Over at the bar, Inspector Lovelace had handcuffed Mr Blake
and Reggie, and both were looking murderous. Several burly policemen were
throwing themselves against the plate-glass mirror, trying to break it down or
force it open, but it looked like a thankless task.

‘Nobody leave! Stay where you are!’ shouted Sergeant Binny
uselessly, as people scrammed in every direction. A cigarette-girl who had been
squatting down next to them on the floor obviously judged this as a good time
to go, but Len grabbed her by the arm:

‘We need to leave too, Miss. Any idea if there’s another
exit, apart from the main stairs to Radnor Square up there?’

The girl nodded and beckoned. ‘There’s an emergency exit,
down this corridor, past the cloakroom. Quick. But follow me, this place is
enormous and has hundreds of tunnels everywhere: you could easily get lost.’ 

Len and Posie followed, elbowing their way through the crush
of people who had started to file down a long, dark corridor. On their left a
series of identical small doors were cut into the metal walls, each with a tiny
crescent-moon window in the top. They lost the cigarette-girl in the scrum. Len
looked pleased:

‘We may as well try and have a nosy around while everyone is
tied up in that ruckus back there, don’t you reckon, Po? We won’t get the
chance again. This place will be closed down as a crime scene.’

‘What about Caspian della Rosa?’ Posie asked fearfully. She
had no wish to run into him after Inspector Lovelace’s spectacular rumble,
which she was indirectly responsible for.

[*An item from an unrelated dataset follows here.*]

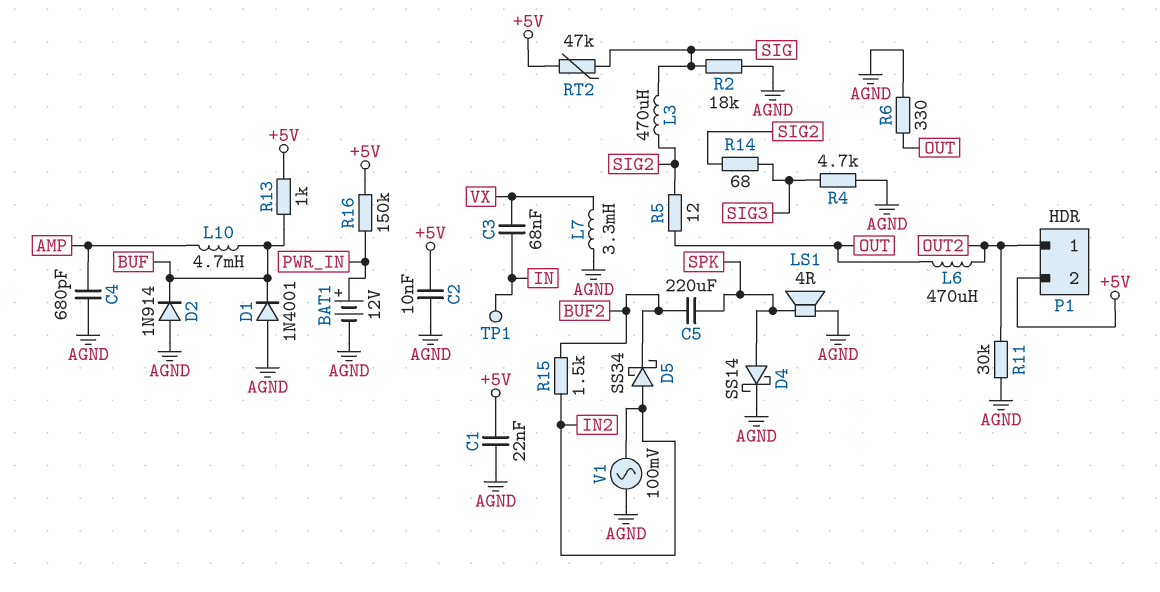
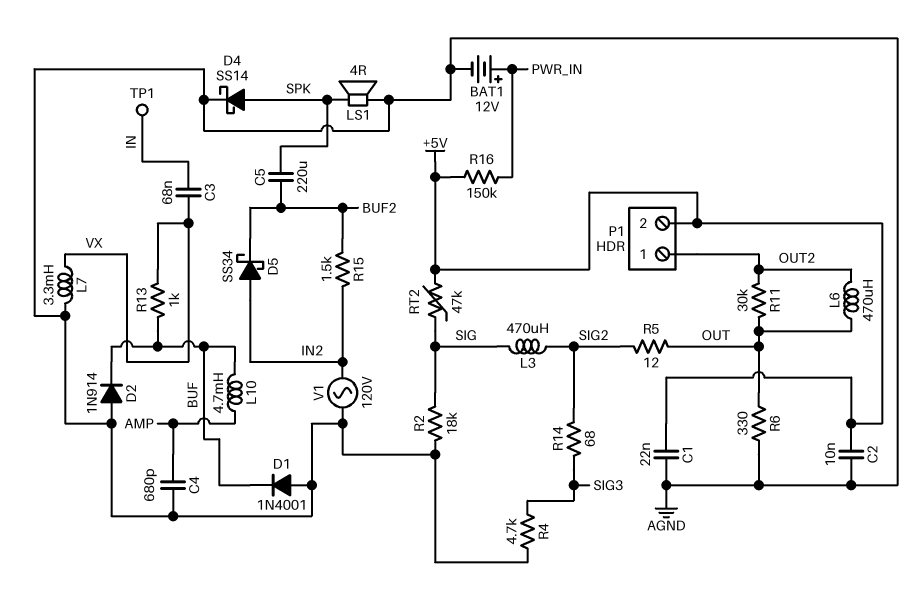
R11: 30k (AGND, OUT2) -> 30k (OUT, OUT2)
R13: 1k (+5V, BUF) -> 1k (BUF, VX)
V1: AC 100mV (AGND, IN2) -> AC 120V (AGND, IN2)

‘Pah! Him and his cronies will be long gone! They won’t hang
around here waiting to get arrested. You heard that girl; there are loads of
secret ways out of here.’

‘Hang on a minute,’ Posie said, feeling uneasy suddenly. ‘I
can’t believe I forgot! What about Dolly? We should go back for her. I don’t
know if she’s safe.’


No
,’ Len said in such a forceful way that Posie
gasped.

‘Why ever not?’

‘I don’t like her, I don’t trust her. And frankly, I’m
surprised you do so easily. You don’t know the girl at all! She’s too innocent-seeming
by half. Naïve. Likely it’s an act. Who’s to say she’s not in with this
mysterious Caspian della Rosa after all?
She
told us about tonight. Got
us to come here. It could all be a trap. Take my advice and stay away from
her.’

‘What? Don’t be so ridiculous,’ Posie exploded at him. ‘I’ve
never heard you talk such rot before. Why on earth would Caspian della Rosa
want to bring his fabulous house of cards crashing down on him with a raid from
Scotland Yard?
Of course I trust Dolly
. She’s one hundred per cent
loyal. I always follow my gut instinct and it’s never let me down so far.